→ Document section
Yet gold-stock traders generally don’t believe this today.  They’ve forgotten that gold drives gold-stock fortunes.  They’ve sold and sold, their collective fears dragging the HUI down into a kind of limp consolidation sideways.  They’ve even ignored the fundamentals.  $650 gold is already working wonders on gold-stock profitability and driving their valuations down.  The cheaper gold stocks become relative to their earnings, the more desirable they become as investments and speculations.

 

In this next chart, the gold price is rendered in red underneath the HUI in blue.  Note how tightly the HUI clings to the gold price on a daily basis.  Even with sentiment clouded in this emotional haze of fear, gold still runs the show.  I particularly point this out for those of you who fear that gold stocks are just another highly-correlated sector to the general stock markets rather than a classic alternative investment.

 

In addition to the HUI’s technicals, I drew in its monthly market-capitalization-weighted-average price-to-earnings ratios so far this year.  While the HUI certainly isn’t cheap yet in an absolute fundamental sense, it is now the cheapest it has been in this bull by far.  It is ironic that a year ago when everyone was scrambling to buy gold stocks they were trading at valuations nearly three times higher than today’s.  Yet today they languish unwanted.

 

In fact, every single month of this year the HUI has been fundamentally cheaper than the NASDAQ 100!  While the flagship tech-stock index has been trading between 31x to 35x earnings, the HUI has been running between 24x and 29x!  $650 gold, a level sadly taken for granted by today’s irrational HUI pessimists, has already proven very profitable for gold miners.  It amazes me that gold stocks are held in contempt at their lowest valuations, and hence best fundamental buy points, of this entire bull.

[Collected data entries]
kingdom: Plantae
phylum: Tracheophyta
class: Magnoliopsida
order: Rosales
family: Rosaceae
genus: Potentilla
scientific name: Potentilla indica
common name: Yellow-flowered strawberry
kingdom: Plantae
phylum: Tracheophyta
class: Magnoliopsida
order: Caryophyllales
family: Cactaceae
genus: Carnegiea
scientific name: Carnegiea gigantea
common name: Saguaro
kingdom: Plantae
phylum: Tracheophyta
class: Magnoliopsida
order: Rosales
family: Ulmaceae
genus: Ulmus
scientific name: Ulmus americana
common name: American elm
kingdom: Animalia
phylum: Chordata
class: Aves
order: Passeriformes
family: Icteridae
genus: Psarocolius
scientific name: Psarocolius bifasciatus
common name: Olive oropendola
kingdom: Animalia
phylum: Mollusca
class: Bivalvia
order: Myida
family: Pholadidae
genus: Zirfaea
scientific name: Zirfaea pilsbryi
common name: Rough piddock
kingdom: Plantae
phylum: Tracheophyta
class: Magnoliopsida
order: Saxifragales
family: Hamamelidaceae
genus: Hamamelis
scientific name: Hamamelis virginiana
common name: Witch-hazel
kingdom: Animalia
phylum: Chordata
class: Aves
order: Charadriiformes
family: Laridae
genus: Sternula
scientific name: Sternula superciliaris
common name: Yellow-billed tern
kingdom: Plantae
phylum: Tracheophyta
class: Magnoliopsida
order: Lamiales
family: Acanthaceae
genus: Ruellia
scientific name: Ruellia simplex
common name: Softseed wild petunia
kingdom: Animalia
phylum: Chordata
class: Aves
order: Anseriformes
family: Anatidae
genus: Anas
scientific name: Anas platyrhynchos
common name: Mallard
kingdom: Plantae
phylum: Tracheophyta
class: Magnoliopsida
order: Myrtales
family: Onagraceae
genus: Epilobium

→ Exercise tasks
a – According to the gold-stock commentary, between what earnings multiples has the NASDAQ 100 traded this year?
b – Condense the paragraph of the gold-stock commentary that begins "In addition to the HUI’s technicals" into a shorter version that retains its main facts.
c – Repeat the portion of the gold-stock commentary between "Yet gold-stock traders" and "investments and speculations.", inclusive.
Rely solely on the gold-stock commentary when responding.

→ Task results
a – Between 31x and 35x earnings.

b – The chart adds the HUI's monthly market-capitalization-weighted-average price-to-earnings ratios for this year. Although not yet cheap in an absolute fundamental sense, the HUI is now by far the cheapest it has been in this bull. A year ago, when everyone was rushing to buy gold stocks, valuations were nearly three times higher than today's, yet now the stocks languish unwanted.

c –
Yet gold-stock traders generally don’t believe this today.  They’ve forgotten that gold drives gold-stock fortunes.  They’ve sold and sold, their collective fears dragging the HUI down into a kind of limp consolidation sideways.  They’ve even ignored the fundamentals.  $650 gold is already working wonders on gold-stock profitability and driving their valuations down.  The cheaper gold stocks become relative to their earnings, the more desirable they become as investments and speculations.